*WORK INSTRUCTION A*.
Quote the passage of the Sigma Psi text that begins at the words "Sigma Psi's values" and ends after "of the fraternity.".

TEXT SHOWN below:

Sigma Psi () is local sorority founded at Case Western Reserve University, in Cleveland, Ohio on March 7, 1897. Sigma Psi is the oldest sorority on Case Western Reserve University's campus, and one of the oldest local sororities in the United States.

Sigma Psi's values are Sincerity, Faithfulness, and Fidelity.

History 
The first sororities at Western Reserve University began as Greek study groups with a focus on self-improvement. On March 7, 1897, one woman broke from one of these unlettered Greek groups and she and four of her friends decided to form their own group, Sigma Psi Women's Fraternity, "for the intellectual and social benefits of its members." These women were Elsie Davies, Cornelia Olmstead, Grace Lottridge, Edith Lottridge, and Anna Camp. The first pledge class was composed of these five, plus Mary Case, Clare Metcalf, and Elizabeth Coit. All eight women are considered to be founding members of the fraternity.

In 1997, Sigma Psi celebrated its centennial anniversary. A community-wide celebration was held, with alumni from across the country in attendance. The Sigma Psi common room contains an American flag that was flown over the United States Capitol by former Senator Louis Stokes in honor of the centennial, as well as a letter from then-President Bill Clinton congratulating the sorority on its accomplishment.

End of TEXT SHOWN.

*WORK INSTRUCTION B*.
From the entries below, print every line from the one that contains "What is the greatest value displayed?" through the end of the entries, and omit the pictures.

RECORDS FOR THIS TASK below:

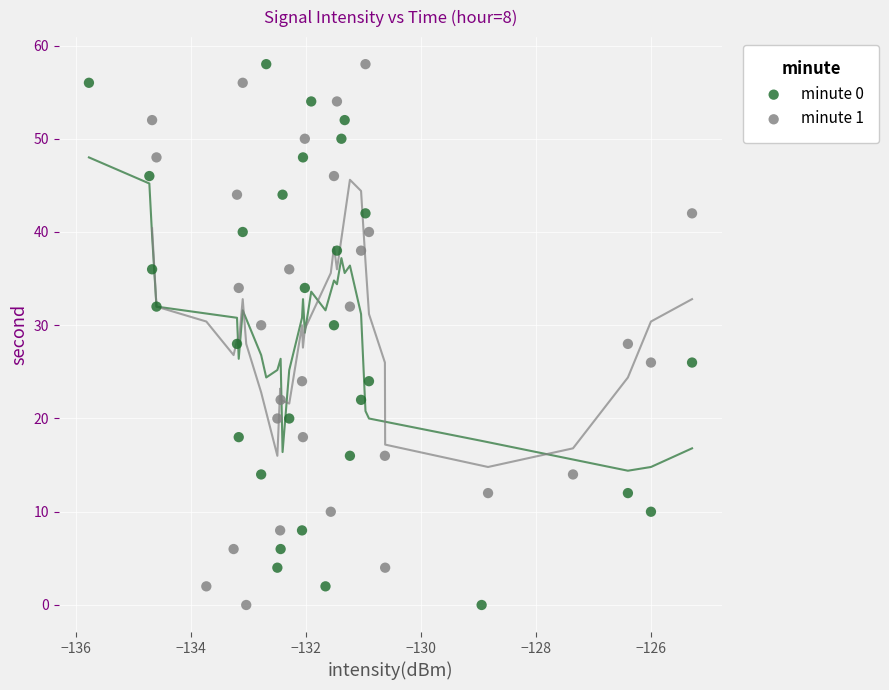

What are all the series names shown in the legend?

minute 0, minute 1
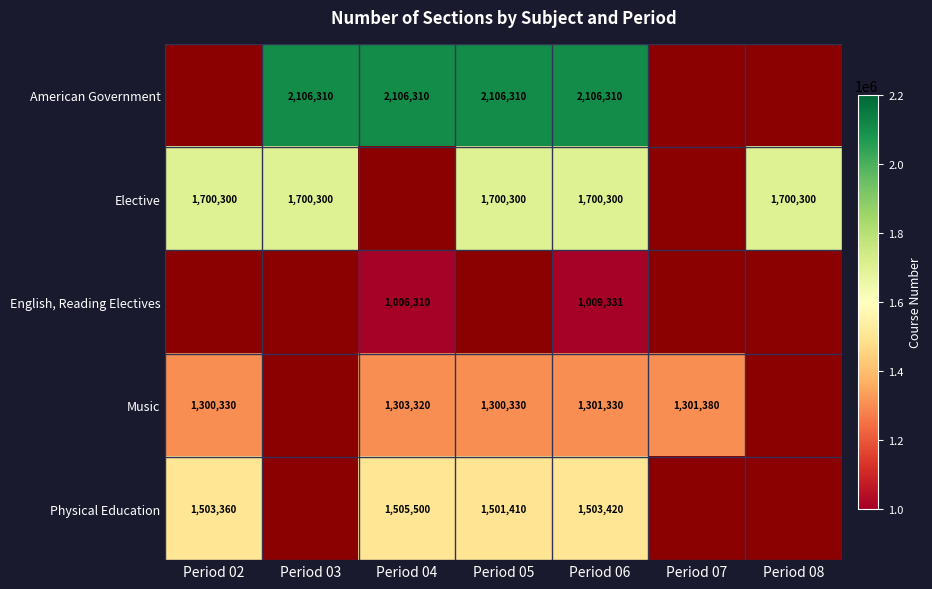

Between Period 08 and Period 02, which is larger?

Period 02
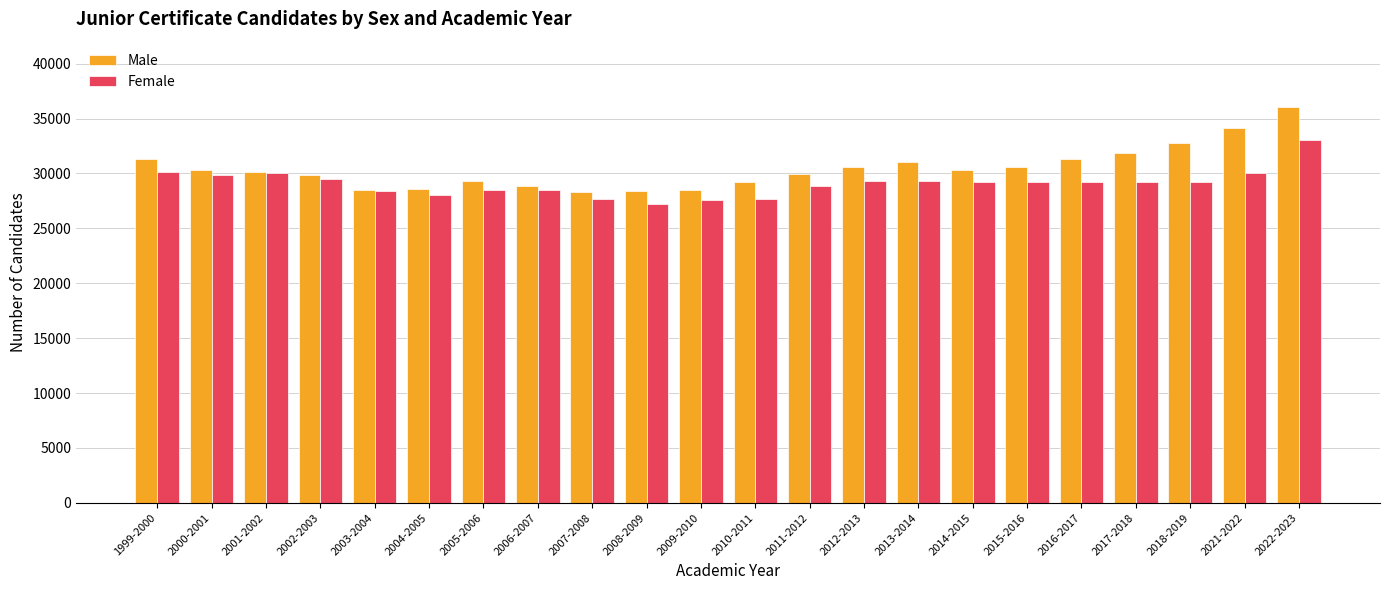

Which series has the widest spread of values?

Male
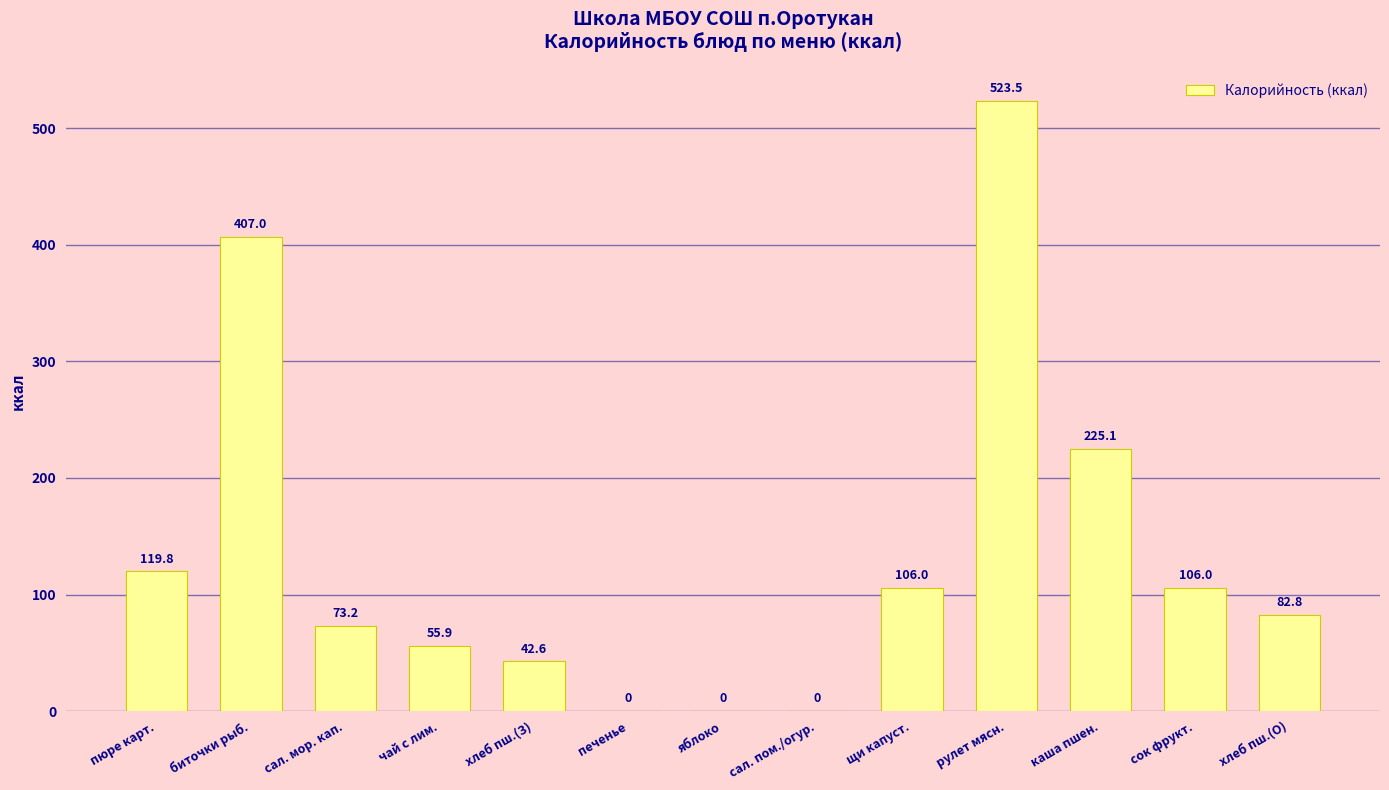

Are the bars horizontal?

No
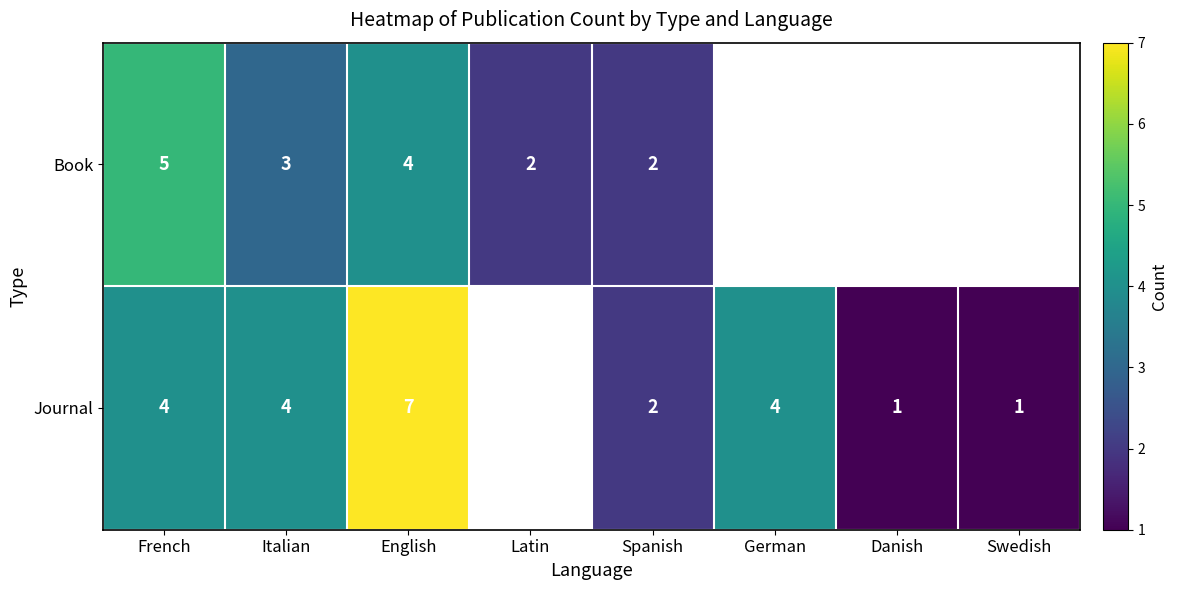

Is it true that Book equals 2 at Latin?

True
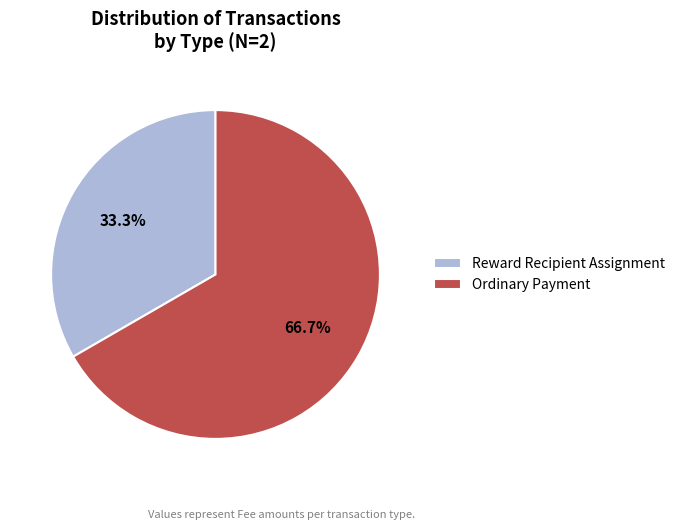

Which slice is the largest?

Ordinary Payment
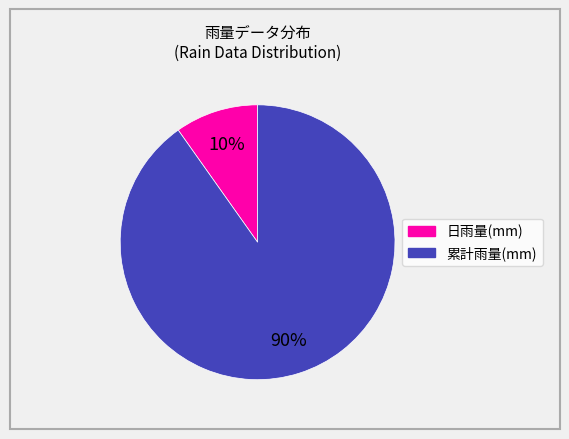

To the nearest percent, what is the difference between the largest and smallest slice percentages?

80%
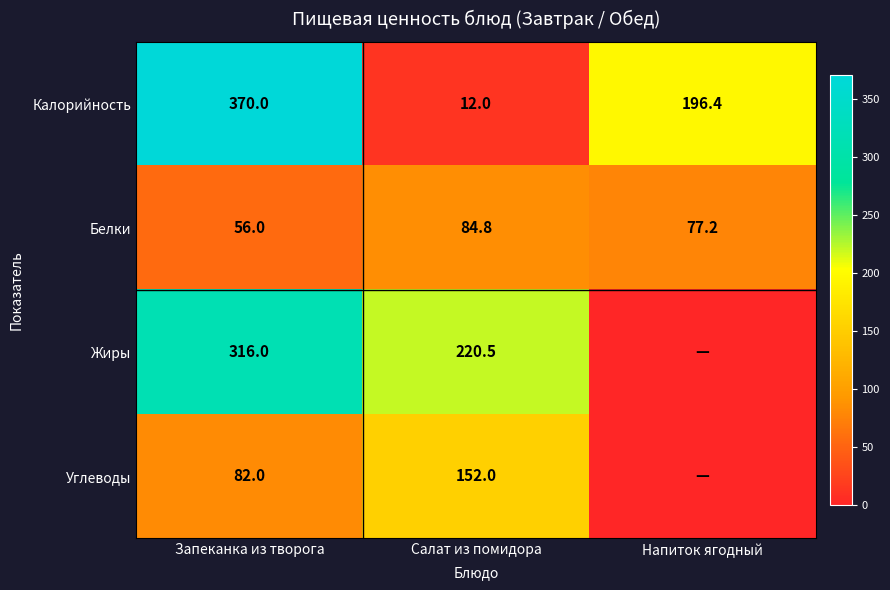

The Углеводы series shows 82.0 at Запеканка из творога. True or false?

True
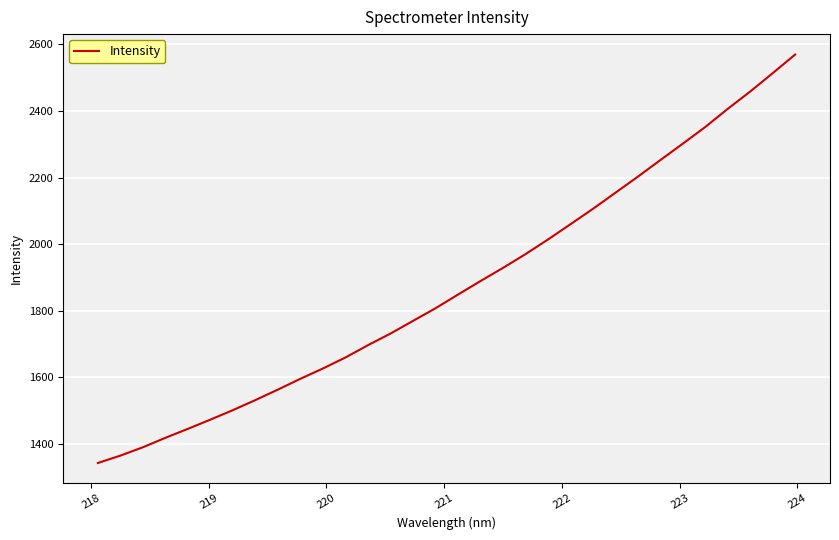

What is the greatest value displayed?

2569.6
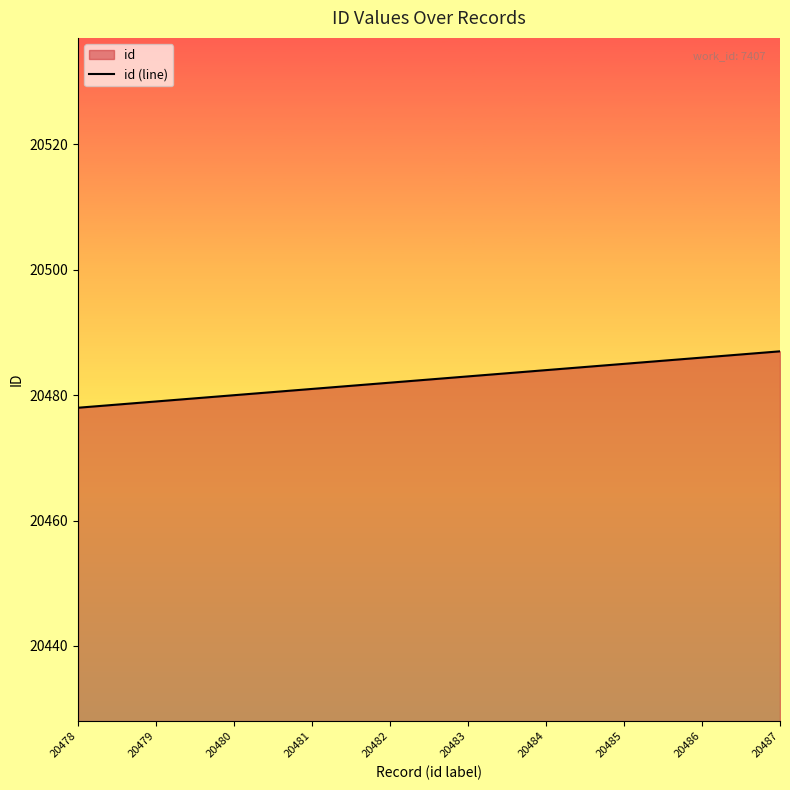

At which label is the value closest to 20482?

20482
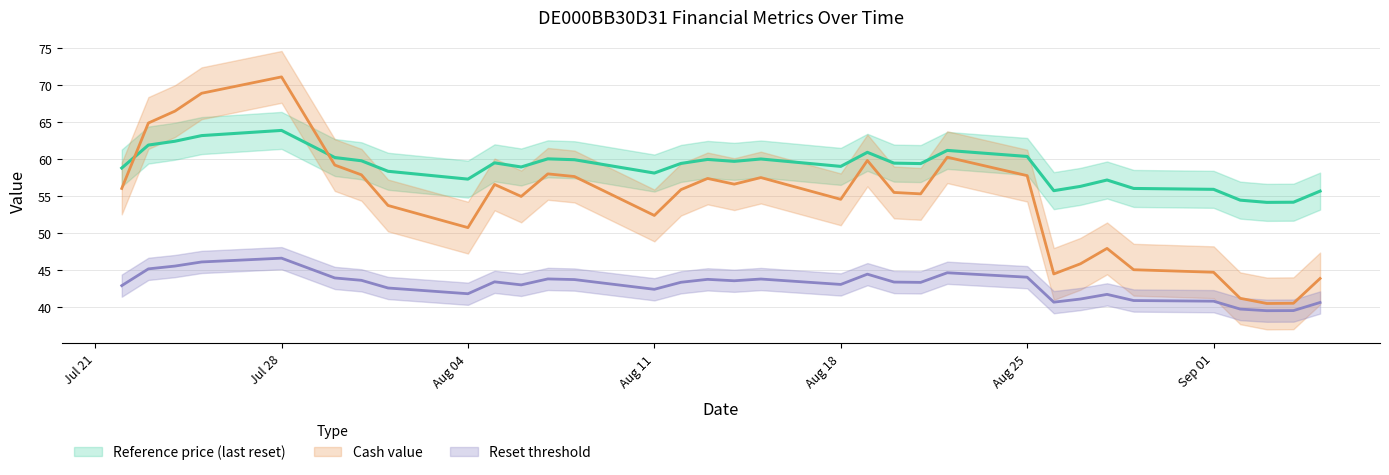

True or false: Cash value and Reset threshold intersect in this chart.

False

End of RECORDS FOR THIS TASK.

*WORKED SOLUTION A*.
Sigma Psi's values are Sincerity, Faithfulness, and Fidelity.

History 
The first sororities at Western Reserve University began as Greek study groups with a focus on self-improvement. On March 7, 1897, one woman broke from one of these unlettered Greek groups and she and four of her friends decided to form their own group, Sigma Psi Women's Fraternity, "for the intellectual and social benefits of its members." These women were Elsie Davies, Cornelia Olmstead, Grace Lottridge, Edith Lottridge, and Anna Camp. The first pledge class was composed of these five, plus Mary Case, Clare Metcalf, and Elizabeth Coit. All eight women are considered to be founding members of the fraternity.

*WORKED SOLUTION B*.
What is the greatest value displayed?

2569.6

At which label is the value closest to 20482?

20482

True or false: Cash value and Reset threshold intersect in this chart.

False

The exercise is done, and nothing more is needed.